Your instructions: Would you copy all lines in the data that contain the word "РАЙОН"?

==================================================

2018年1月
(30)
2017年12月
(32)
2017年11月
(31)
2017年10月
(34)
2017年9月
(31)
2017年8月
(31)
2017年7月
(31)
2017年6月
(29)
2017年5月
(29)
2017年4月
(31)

==================================================

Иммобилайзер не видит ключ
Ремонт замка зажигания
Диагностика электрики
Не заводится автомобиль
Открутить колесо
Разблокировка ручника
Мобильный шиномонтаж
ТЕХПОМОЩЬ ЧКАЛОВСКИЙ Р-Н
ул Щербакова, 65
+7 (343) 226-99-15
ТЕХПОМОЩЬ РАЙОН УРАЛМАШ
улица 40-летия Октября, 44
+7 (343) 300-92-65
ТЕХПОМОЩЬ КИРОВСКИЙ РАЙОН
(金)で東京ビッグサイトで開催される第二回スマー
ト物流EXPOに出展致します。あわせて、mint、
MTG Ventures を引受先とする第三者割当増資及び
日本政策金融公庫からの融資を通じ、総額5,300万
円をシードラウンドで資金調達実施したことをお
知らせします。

==================================================

Written response:
ТЕХПОМОЩЬ РАЙОН УРАЛМАШ
ТЕХПОМОЩЬ КИРОВСКИЙ РАЙОН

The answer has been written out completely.